Bladder Disorder - Bladder Infection Cystitis - New York Urologic
Hemorrhagic cystitis is marked by a sudden onset of hematuria, which is the presence of blood in the urine. It is also accompanied by intense bladder pain and/or irritation in the bladder. It's caused by bladder inflammation, which leads to heavy bleeding mixed with urine. This inflammation and irritation occur when the interior surface lining of the bladder and surrounding blood vessels are damaged. Hemorrhagic cystitis is caused by radiation treatment, certain medications, toxins, or as a result of viruses such as papovaviruses or certain bacteria such as Escherichia coli. Certain types of oncology treatment, such as cyclophosphamide (Cytoxan, Neosar) and ifosfamide, can also lead to Hemorrhagic Cystitis, though it can often be prevented by drinking plenty of fluids along with using the medication Mesna.
Symptoms of hemmorrhagic cystitis include hematuria, painful or burning urination, a frequent or urgent need to urinate, and occasionally, urinary incontinence. Some patients may also feel abdominal pain, fatigue and fever and chills.
Radiation cystitis is considered a noninfectious type of Hemorrhagic Cystitis since it is not caused by an infectious source such as a bacteria or virus. Instead, it's caused by radiation to the pelvic area during oncological treatment. Radiation treatment for tumors of pelvic organs including the bladder, prostate, colon, cervix, uterus or rectum, can irritate the bladder which may also have been irradiated during the process. In less severe cases of Radiation cystitis, patients may only experience painless hematuria along with mild sensation of urinary frequency. In the more severe cases of Radiation Cystitis however, bladder hemorrhaging can be extensive and even life-threatening. In such rare though extreme cases, patients may have severe bladder contractions as well as significant urinary urgency and frequency as well as sharp pelvic pain.

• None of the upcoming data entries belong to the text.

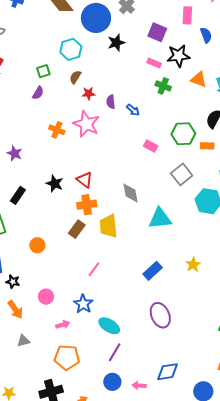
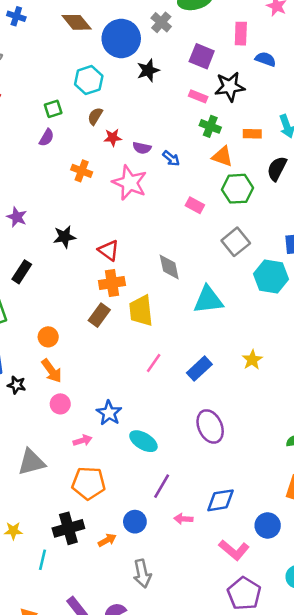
blue semicircle: (206, 35) -> (266, 59), turned -49
orange triangle: (199, 79) -> (222, 156), moved
purple semicircle: (111, 102) -> (142, 148), turned -72
pink star: (86, 124) -> (130, 183), moved
orange cross: (57, 130) -> (82, 171), moved
orange rectangle: (207, 146) -> (252, 134), moved
black star: (55, 184) -> (64, 237), moved, turned -30
pink line: (94, 269) -> (154, 363), moved
orange arrow: (15, 310) -> (52, 371), moved
gray triangle: (23, 341) -> (31, 462), size x1.6
purple line: (115, 352) -> (162, 486), moved
blue circle: (112, 382) -> (135, 522), moved

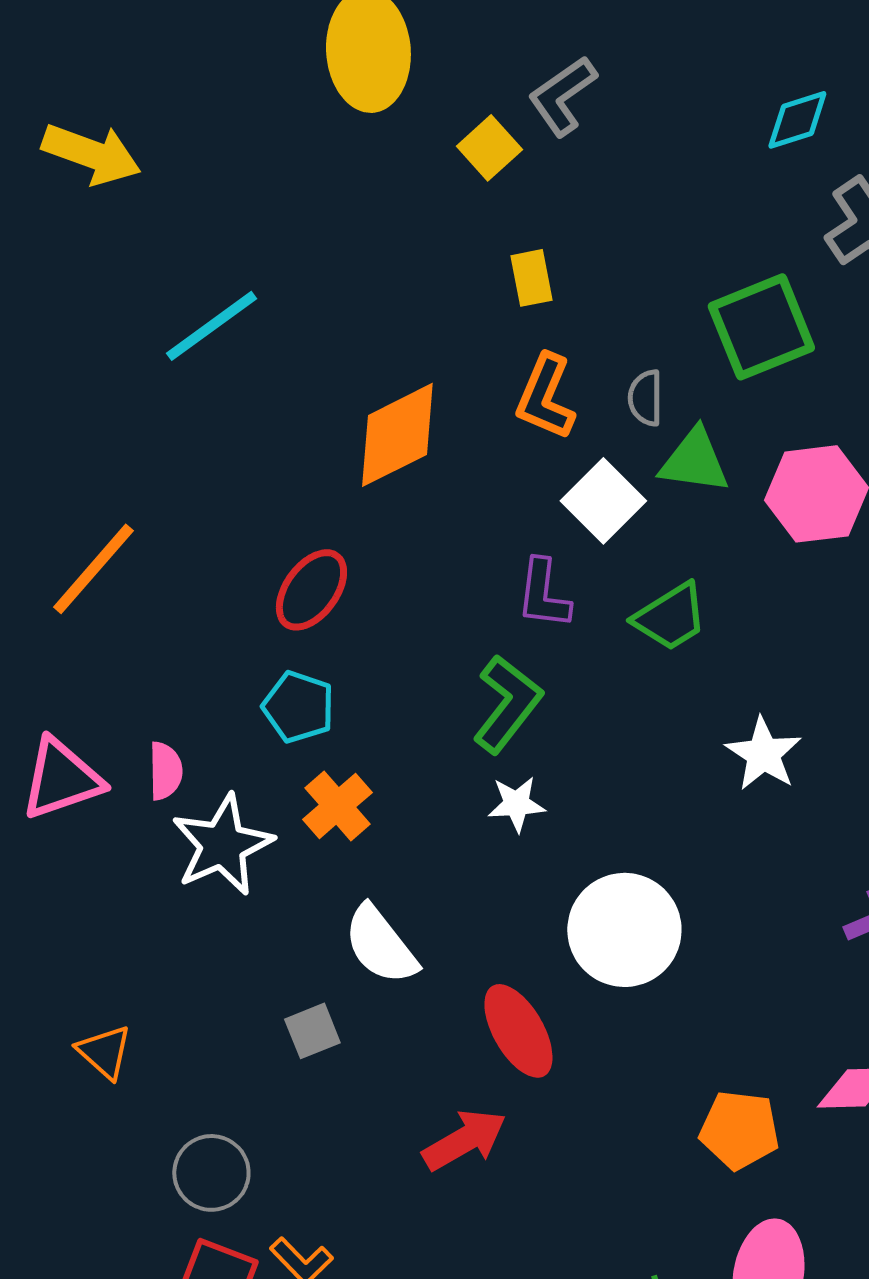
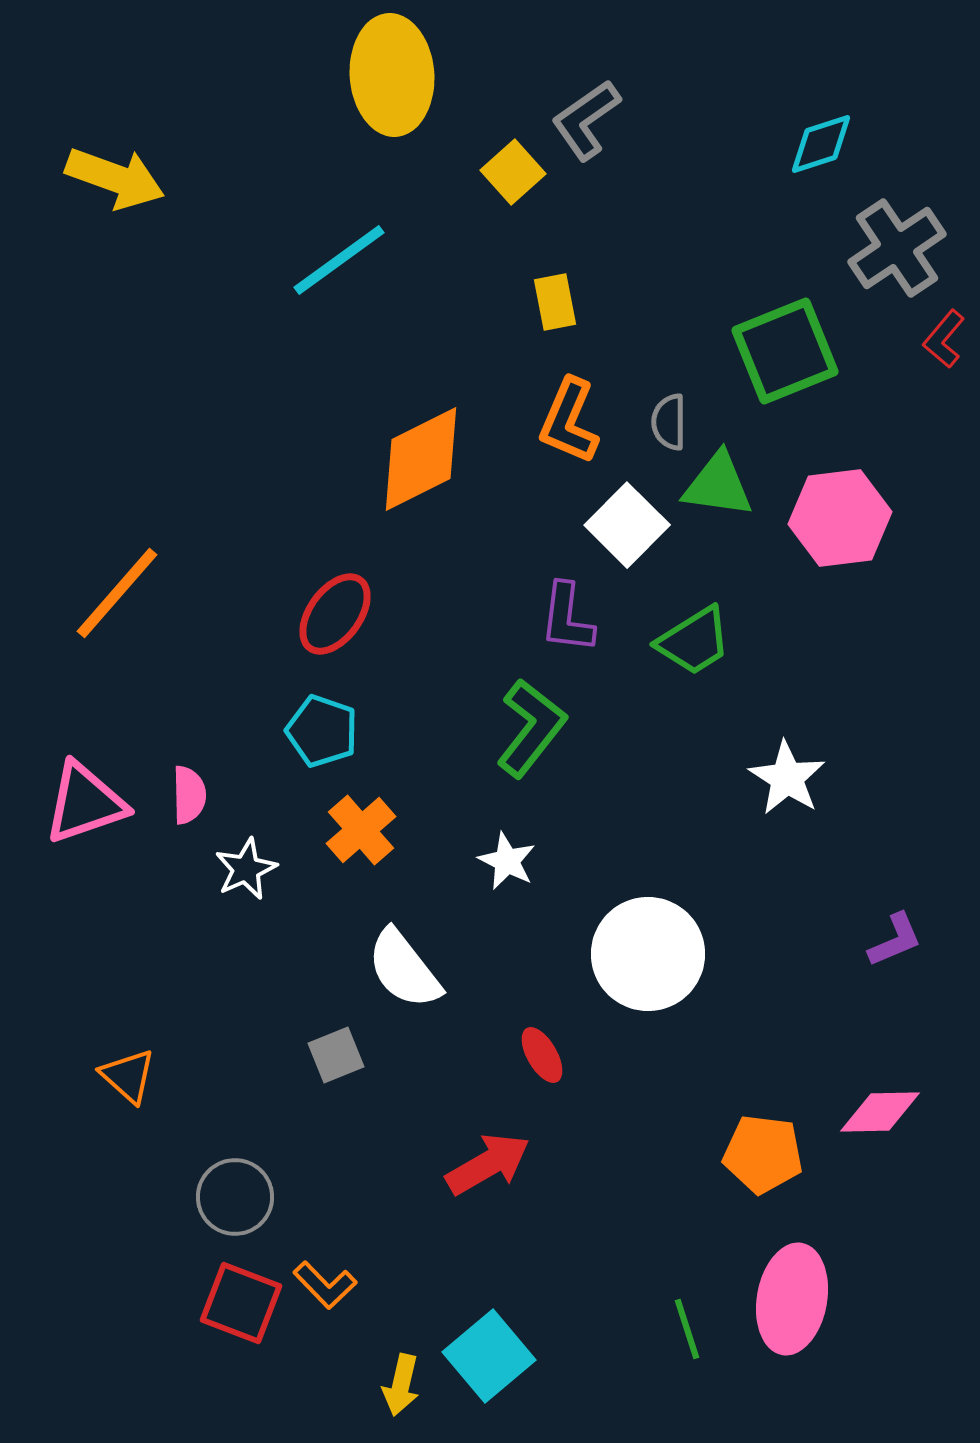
cyan line: (211, 326) -> (339, 260), moved
white star: (516, 804) -> (507, 861), moved, turned 30
white star: (222, 845) -> (246, 869), size x0.6
red ellipse: (518, 1031) -> (542, 1055), size x0.6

Emphysematous Cystitis is a rare but potentially life-threatening condition. It's marked by the presence of gas within the bladder wall, and occurs most frequently in middle-aged women (roughly 65% of all cases) and diabetics (approximately in 65% of all cases). Incidence of this condition is heightened in patients with chronic urinary tract infections or urinary tract outlet obstruction. The direct cause of the condition is usually the presence of bacterial or fungal organisms in the bladder wall. The most common bacteria are Escherichia coli, Klebsiella pneumoniae, Clostridiums, and Enterobacters. The severity of symptoms associated with Emphysematous Cystitis vary. Frequently, it presents itself without any specific symtoms and is only diagnosed via abdominal imaging during medical evaluation. Patients with Emphysematous Cystitis often come into the ER or doctor’s office in Septic shock.